The Boy Scouts of America (BSA) filed for Chapter 11 bankruptcy protection in February as lawsuits over sexual abuse continue to climb.

The move comes while the BSA continues to lose members as well as experience a surge in sexual abuse lawsuits after several states expanded legal options for childhood victims to file claims.

BSA still lists assets of more than $1 billion

Under the bankruptcy petition, the Scouts list assets between $1 billion and $10 billion with debts from $500 million to $1 billion. The BSA has not revealed how many sex abuse cases have been filed in recent years, or the amount it has paid in judgments and settlements.

Court documents say insurers for the organization have refused to approve payouts in some cases, arguing that the BSA, which has been around for 110 years, could have prevented the behavior that led to the abuse.

How will the bankruptcy filing impact abuse survivors?

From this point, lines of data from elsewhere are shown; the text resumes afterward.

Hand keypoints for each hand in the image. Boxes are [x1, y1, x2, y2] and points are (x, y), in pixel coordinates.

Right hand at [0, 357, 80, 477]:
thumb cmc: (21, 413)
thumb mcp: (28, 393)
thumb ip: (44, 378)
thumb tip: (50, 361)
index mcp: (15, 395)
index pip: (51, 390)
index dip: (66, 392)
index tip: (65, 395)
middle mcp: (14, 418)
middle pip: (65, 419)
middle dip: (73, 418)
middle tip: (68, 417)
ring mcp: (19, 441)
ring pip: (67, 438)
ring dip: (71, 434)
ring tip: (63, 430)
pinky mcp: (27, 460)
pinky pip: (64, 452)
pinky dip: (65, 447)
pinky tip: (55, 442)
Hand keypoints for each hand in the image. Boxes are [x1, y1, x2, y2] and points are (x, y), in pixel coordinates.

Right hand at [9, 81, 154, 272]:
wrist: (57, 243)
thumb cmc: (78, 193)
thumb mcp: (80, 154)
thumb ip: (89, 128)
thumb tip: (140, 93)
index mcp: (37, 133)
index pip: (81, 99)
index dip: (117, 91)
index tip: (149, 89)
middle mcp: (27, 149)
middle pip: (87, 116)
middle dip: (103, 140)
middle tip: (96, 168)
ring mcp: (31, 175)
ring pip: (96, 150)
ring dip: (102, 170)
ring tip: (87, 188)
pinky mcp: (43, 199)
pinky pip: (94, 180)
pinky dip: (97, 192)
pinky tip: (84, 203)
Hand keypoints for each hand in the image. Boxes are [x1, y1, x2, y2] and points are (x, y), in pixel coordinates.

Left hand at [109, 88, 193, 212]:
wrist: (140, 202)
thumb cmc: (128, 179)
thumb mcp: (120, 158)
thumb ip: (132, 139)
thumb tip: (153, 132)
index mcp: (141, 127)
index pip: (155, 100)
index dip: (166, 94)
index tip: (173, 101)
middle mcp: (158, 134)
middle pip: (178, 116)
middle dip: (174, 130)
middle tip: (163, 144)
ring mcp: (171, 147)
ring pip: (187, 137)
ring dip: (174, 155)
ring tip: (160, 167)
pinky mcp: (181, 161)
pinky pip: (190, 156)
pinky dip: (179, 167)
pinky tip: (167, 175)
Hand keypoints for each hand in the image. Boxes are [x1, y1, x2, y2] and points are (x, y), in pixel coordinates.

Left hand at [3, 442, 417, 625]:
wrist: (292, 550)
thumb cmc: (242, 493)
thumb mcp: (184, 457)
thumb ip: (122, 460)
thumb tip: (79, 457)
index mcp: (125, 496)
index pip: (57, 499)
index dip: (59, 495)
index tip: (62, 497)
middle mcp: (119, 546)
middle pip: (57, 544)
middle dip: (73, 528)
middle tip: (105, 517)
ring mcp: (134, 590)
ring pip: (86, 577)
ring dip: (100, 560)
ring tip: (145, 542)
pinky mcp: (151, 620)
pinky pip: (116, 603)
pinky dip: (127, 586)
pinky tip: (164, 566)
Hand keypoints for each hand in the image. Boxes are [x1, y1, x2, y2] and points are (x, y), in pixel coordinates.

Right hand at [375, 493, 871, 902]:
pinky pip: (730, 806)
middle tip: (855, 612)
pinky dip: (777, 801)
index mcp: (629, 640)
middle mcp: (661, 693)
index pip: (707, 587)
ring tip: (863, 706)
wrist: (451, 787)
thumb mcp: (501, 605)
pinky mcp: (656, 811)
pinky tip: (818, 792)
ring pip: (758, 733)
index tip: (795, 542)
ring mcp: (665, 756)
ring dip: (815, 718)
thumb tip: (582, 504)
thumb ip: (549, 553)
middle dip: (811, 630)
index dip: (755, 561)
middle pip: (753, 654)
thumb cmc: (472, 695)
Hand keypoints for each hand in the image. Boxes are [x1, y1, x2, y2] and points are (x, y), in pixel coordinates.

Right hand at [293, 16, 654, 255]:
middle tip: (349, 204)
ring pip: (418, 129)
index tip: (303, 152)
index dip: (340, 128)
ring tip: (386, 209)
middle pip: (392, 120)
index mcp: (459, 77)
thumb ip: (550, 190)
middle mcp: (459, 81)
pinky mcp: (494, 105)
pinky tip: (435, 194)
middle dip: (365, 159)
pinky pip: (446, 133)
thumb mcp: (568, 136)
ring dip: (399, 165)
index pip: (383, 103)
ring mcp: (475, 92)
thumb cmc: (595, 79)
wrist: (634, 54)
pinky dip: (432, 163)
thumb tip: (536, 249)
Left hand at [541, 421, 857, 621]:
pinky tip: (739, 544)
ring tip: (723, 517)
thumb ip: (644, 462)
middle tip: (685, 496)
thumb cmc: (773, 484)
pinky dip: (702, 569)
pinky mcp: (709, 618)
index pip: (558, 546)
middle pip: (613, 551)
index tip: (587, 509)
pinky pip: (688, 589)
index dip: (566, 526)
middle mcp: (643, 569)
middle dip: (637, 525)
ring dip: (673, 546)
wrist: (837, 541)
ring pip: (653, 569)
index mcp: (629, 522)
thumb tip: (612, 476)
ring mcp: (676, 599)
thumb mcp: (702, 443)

Researchers hired by the Scouts have identified more than 12,000 victims and nearly 8,000 suspected abusers from 1944 to 2016. The Chapter 11 filing allows the BSA to reorganize and restructure its finances as claims continue to be filed.

Lawyers for some accusers say the action was also taken to shield billions of dollars of other assets from being used to settle cases. Those properties are held separately by local Boy Scout councils. It’s a strategy that has also been used by some Catholic dioceses in the church’s sexual abuse scandal.